Washington e Teerão vão realizar uma segunda ronda de negociações nucleares em Genebra, enquanto Trump reforça a presença militar dos EUA e o Irão organiza grandes exercícios marítimos.
Washington e Teerão deverão realizar a segunda ronda de conversações sobre o programa nuclear iraniano em Genebra, na terça-feira, enquanto os Estados Unidos reforçam a sua presença militar no Médio Oriente e o Irão realiza exercícios marítimos em grande escala.
A primeira ronda de conversações indiretas teve lugar em Omã, a 6 de fevereiro. Os preparativos para a ronda de negociações de terça-feira não eram claros.
Espera-se que os enviados do presidente dos EUA, Donald Trump, Steve Witkoff e Jared Kushner participem na nova ronda de conversações. O secretário de Estado norte-americano, Marco Rubio, disse na segunda-feira que os EUA esperam chegar a um acordo com Teerão, apesar das dificuldades.
"Não vou antecipar estas conversações", disse Rubio. "O presidente prefere sempre resultados pacíficos e resultados negociados".
Na segunda-feira, o ministro dos Negócios Estrangeiros iraniano, Abbas Araghchi, que lidera a parte iraniana nas conversações, reuniu-se em Genebra com o chefe da agência de vigilância nuclear da ONU.
"Estou em Genebra com ideias reais para alcançar um acordo justo e equitativo", escreveu Araghchi no X. "O que não está em cima da mesa: submissão antes das ameaças".
Na semana passada, um alto funcionário da segurança iraniana viajou para Omã e reuniu-se com o ministro dos Negócios Estrangeiros de Omã, Badr al-Busaidi, o principal intermediário nas conversações, numa reunião provavelmente centrada nas atualizações da primeira ronda e nas próximas etapas.

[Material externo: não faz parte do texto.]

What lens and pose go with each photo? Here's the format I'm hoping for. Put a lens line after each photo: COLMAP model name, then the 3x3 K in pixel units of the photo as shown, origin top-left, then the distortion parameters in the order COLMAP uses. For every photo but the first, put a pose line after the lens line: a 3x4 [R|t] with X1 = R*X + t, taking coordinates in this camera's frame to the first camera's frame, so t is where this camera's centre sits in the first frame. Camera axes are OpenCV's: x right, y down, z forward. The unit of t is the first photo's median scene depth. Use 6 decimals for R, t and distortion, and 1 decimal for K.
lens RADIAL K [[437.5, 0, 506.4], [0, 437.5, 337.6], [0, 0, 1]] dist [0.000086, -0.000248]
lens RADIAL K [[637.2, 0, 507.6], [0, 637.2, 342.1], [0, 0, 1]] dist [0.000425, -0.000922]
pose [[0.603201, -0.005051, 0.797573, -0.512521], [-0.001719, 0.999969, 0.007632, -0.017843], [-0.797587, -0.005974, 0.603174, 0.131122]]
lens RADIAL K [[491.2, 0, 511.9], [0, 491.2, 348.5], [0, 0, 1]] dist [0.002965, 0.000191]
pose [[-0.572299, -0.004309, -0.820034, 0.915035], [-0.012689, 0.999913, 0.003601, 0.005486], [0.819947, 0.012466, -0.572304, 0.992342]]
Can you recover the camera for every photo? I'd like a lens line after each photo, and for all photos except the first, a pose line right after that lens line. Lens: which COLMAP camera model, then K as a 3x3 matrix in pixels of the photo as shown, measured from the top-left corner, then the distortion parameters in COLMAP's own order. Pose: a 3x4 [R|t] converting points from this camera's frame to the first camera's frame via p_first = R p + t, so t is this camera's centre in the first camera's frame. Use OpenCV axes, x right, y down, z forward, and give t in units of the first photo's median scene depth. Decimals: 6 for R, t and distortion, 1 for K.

"A paz e a segurança regionais são a nossa prioridade e apelamos à contenção e a um compromisso sensato", escreveu al-Busaidi no X, após a sua reunião com Ali Larijani, antigo presidente do parlamento iraniano, que desempenha atualmente as funções de secretário do Conselho Superior de Segurança Nacional do país.
Irão realiza exercícios contra o reforço militar dos EUA
A segunda ronda de conversações prevista ocorre numa altura em que Trump ameaçou repetidamente usar a força para obrigar Teerão a concordar em restringir o seu programa nuclear, e devido à repressão mortal dos recentes protestos nacionais.
O Irão afirmou que responderia com um ataque próprio caso os EUA o atacassem.
Na segunda-feira, o Irão anunciou que o seu corpo paramilitar da Guarda Revolucionária iniciou um exercício no Estreito de Ormuz, no Golfo Pérsico e no Golfo de Omã, vias navegáveis que são rotas comerciais internacionais cruciais, através das quais passa 20% do petróleo mundial.
Trump anunciou, na semana passada, que o maior porta-aviões do mundo, o USS Gerald R Ford, estava a caminho do Mar das Caraíbas e do Médio Oriente para se juntar a outros navios de guerra e equipamento militar que os EUA ali acumularam.